Print every line of text in the records below word for word, leaving out the pictures.

Supplied material
▬▬▬▬▬▬

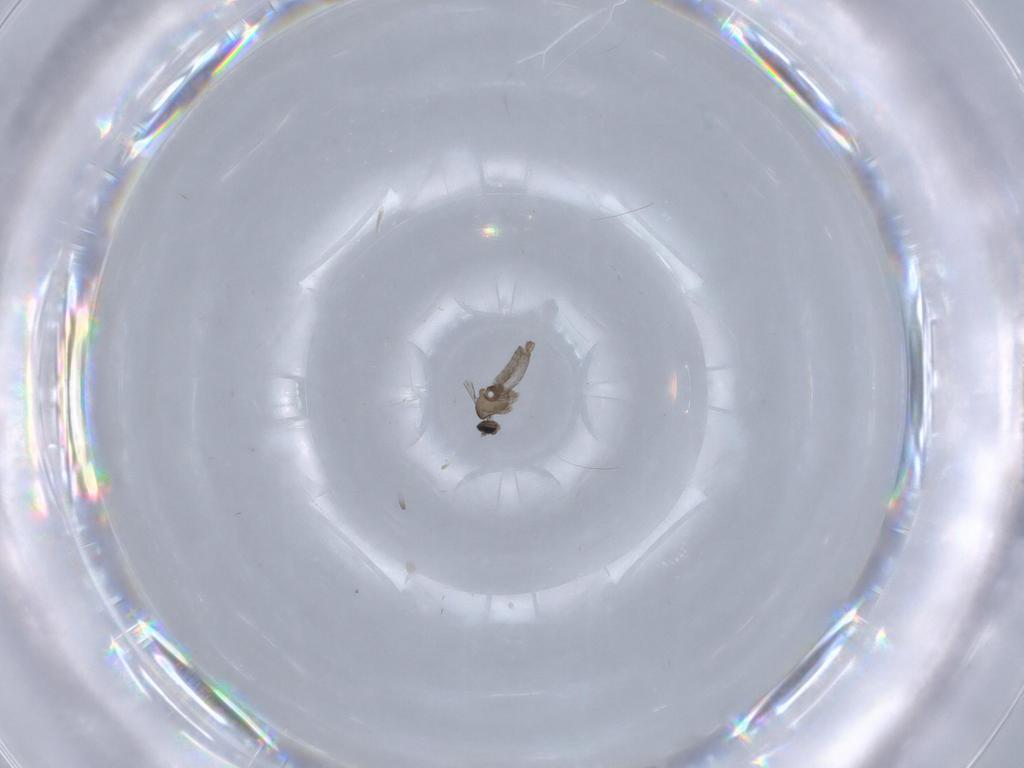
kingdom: Animalia
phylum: Arthropoda
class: Insecta
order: Diptera
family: Cecidomyiidae
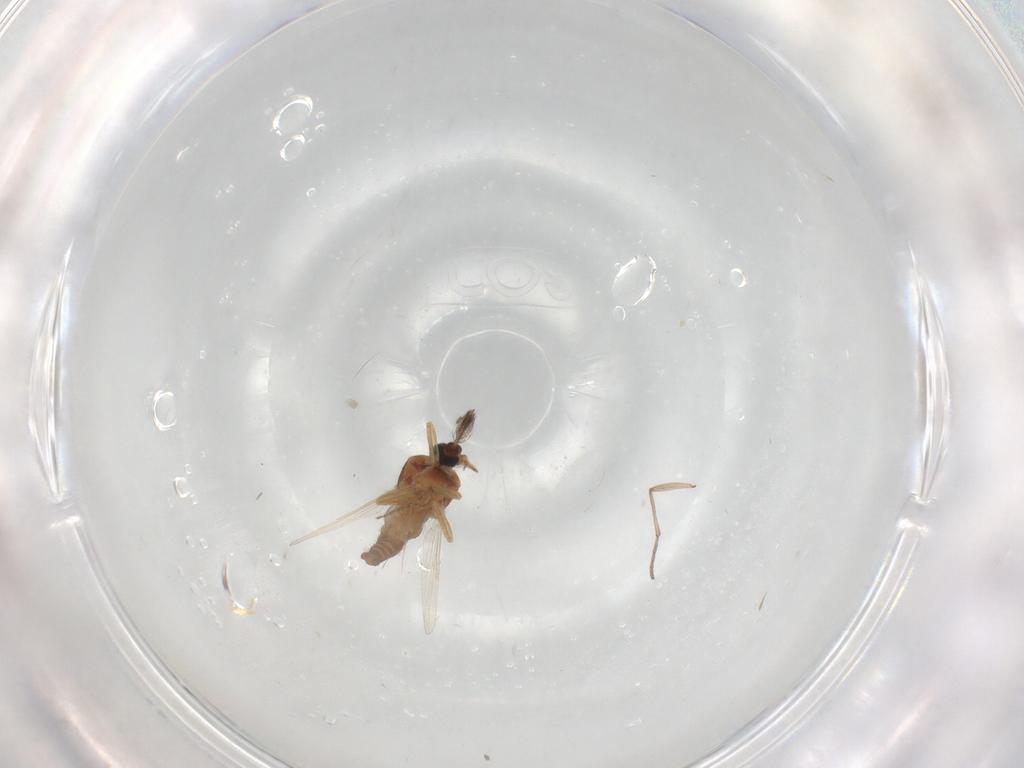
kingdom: Animalia
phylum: Arthropoda
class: Insecta
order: Diptera
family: Ceratopogonidae
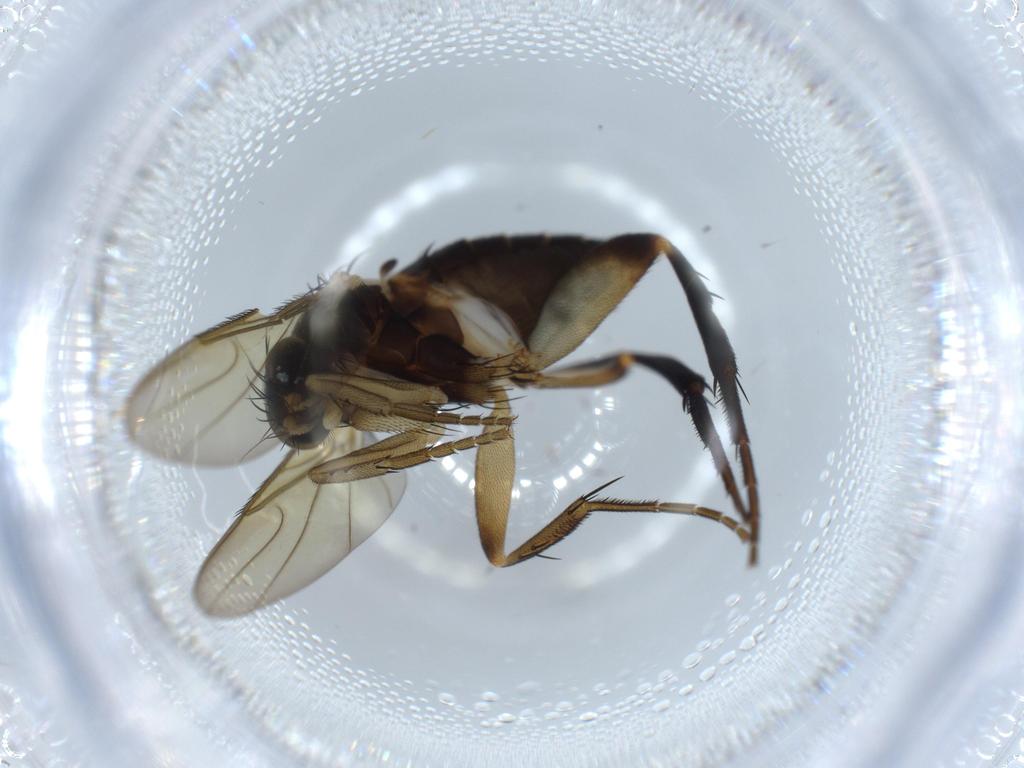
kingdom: Animalia
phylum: Arthropoda
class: Insecta
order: Diptera
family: Phoridae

▬▬▬▬▬▬

Solution below
kingdom: Animalia
phylum: Arthropoda
class: Insecta
order: Diptera
family: Cecidomyiidae
kingdom: Animalia
phylum: Arthropoda
class: Insecta
order: Diptera
family: Ceratopogonidae
kingdom: Animalia
phylum: Arthropoda
class: Insecta
order: Diptera
family: Phoridae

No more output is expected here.